In the short term, all of the financial and legal help offered by governments needs to be taken advantage of, in order to be able to keep the personnel employed – the rules in place differ from country to country, ranging from short-term employment allowances to temporary lay-off payments. The difficulty is that in many arthouse cinemas around the world, there are zero-hour workers and students collaborating without actually being employed. They are in a very vulnerable situation, as they need to find a way of paying their rent and covering their living costs. We are lobbying to make relief funds available across Europe. As employers, we need to make sure we communicate properly and regularly with our staff members in these unsettling times.

What about the audience? What kinds of measures can cinemas take to maintain a good level of engagement?
Cinemas must keep their audience engaged and continually communicate with them through their channels. This can happen through newsletters and social media, but also through special campaigns aimed at involving them in the long term, throughout the closure and beyond. I am confident that the social experience of cinema and the immersive potential of the big screen will become uniquely evident when people are tied to their little screens at home, by themselves.

How would you judge European governments’ and public film agencies’ initial responses to the crisis?
The responses differ from country to country, and it is difficult to say something valid for each of them. However, I strongly believe that any action needs to involve a specific relief package for cinemas, but it is also important to keep in mind the cinemas’ role as public cultural spaces when evaluating the reopening. Cinemas have been amongst the first to be hit by the crisis, and they will be closed for a long time, operating under extraordinarily difficult circumstances. Public film agencies and governments have to recognise that cinemas are the backbone of the film industry, the most important source of revenue, and a window for the production of arthouse and independent cinema. They will have to step in with aid packages to cover the losses caused by this lengthy period of closure and also offer support after the reopening to make these places of encounters and culture full of life again and to re-establish the basis of our industry.

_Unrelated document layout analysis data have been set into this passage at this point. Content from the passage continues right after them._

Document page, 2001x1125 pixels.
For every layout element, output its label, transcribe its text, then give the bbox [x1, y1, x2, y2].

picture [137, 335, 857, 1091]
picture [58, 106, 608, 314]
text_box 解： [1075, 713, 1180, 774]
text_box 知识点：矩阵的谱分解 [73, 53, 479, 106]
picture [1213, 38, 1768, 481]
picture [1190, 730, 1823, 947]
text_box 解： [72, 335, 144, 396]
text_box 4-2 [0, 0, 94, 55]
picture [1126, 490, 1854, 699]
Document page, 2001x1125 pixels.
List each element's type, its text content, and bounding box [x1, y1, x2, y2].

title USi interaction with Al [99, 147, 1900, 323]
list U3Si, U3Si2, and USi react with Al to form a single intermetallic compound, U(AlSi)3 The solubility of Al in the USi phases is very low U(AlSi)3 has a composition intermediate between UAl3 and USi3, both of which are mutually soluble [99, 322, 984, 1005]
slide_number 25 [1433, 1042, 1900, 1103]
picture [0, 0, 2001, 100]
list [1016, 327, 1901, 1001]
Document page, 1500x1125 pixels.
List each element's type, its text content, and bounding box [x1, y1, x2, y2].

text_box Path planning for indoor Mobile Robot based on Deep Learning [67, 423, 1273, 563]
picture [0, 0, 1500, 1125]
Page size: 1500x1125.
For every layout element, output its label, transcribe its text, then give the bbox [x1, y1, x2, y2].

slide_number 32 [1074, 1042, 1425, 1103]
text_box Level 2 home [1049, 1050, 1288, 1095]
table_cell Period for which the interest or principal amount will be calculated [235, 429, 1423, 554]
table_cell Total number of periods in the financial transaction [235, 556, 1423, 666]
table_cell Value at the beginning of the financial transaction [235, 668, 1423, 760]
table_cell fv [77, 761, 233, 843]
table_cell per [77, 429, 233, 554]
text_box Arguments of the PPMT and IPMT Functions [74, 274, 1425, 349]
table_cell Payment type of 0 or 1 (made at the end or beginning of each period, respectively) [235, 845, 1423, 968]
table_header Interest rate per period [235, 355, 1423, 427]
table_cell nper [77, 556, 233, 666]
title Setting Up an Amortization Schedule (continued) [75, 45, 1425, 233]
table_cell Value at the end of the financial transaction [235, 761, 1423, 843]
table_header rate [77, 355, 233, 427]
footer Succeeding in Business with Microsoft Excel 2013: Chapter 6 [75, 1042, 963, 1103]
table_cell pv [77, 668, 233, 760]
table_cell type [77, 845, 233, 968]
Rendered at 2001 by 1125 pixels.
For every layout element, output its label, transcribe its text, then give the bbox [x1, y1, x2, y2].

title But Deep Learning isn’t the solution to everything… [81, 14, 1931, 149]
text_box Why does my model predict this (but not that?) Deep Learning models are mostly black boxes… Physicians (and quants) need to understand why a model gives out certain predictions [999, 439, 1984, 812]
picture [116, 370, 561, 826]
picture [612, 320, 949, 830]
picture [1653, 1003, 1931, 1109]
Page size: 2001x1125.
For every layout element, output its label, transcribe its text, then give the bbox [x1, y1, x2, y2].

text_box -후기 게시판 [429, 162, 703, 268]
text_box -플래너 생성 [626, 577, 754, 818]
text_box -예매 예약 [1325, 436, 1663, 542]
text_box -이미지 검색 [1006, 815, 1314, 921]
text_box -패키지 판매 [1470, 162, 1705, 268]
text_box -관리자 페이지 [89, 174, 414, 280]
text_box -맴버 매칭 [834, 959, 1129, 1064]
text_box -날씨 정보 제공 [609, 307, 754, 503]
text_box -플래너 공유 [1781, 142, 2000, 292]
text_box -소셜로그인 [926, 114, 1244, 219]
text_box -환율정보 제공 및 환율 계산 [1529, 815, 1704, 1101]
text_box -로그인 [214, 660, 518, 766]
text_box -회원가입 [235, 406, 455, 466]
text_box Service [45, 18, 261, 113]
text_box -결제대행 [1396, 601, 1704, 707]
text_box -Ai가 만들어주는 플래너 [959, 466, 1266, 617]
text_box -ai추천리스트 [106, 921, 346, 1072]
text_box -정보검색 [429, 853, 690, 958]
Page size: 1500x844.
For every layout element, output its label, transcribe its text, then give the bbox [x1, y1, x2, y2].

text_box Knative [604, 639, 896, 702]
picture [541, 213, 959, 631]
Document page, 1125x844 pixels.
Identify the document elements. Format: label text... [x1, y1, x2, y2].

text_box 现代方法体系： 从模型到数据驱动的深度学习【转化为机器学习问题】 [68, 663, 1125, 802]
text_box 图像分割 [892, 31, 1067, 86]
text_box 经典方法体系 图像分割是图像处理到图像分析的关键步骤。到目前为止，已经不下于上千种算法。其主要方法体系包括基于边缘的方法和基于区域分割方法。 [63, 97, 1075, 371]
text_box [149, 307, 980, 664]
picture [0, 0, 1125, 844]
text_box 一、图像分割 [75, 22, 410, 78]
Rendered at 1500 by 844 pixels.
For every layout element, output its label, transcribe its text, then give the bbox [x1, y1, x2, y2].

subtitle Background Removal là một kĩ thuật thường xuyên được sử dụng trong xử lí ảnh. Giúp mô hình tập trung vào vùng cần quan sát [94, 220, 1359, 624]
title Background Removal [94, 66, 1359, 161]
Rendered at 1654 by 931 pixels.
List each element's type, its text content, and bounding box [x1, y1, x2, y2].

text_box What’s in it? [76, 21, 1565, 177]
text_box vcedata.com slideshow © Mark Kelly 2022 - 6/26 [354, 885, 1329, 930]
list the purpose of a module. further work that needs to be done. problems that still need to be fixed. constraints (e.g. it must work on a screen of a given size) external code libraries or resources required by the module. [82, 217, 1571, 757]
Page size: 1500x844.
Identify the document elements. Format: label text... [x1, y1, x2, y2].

What would you recommend exhibitors do in order to protect and strengthen partnerships and sponsorships?
Partnerships and sponsorships should be maintained, and the exhibitors should be communicating about them. We are in this situation together, after all, and showing the strength of the collaborations is important when thinking about life starting again.

Are there any recent national or European initiatives you’d like to highlight as particularly good responses to the current crisis?
The Danish government is setting a strong example by covering 80% of the cinemas’ fixed costs and up to 75% of the wages throughout the crisis. As the German arthouse association AG KINO, we have proposed a series of measures that need to be taken to protect independent cinemas. In this situation, we believe in the power of networks, as they can help governments to understand what is needed and learn best practices from other European territories.

How would you judge the European festival circuit’s reactions to the outbreak?
We applaud the fact that both Cannes and Venice have clearly dismissed the idea of hosting digital festivals this year. Everybody will agree with Thierry Frémaux that the new films by Wes Anderson or Paul Verhoeven should not be discovered on a computer, but in a cinema!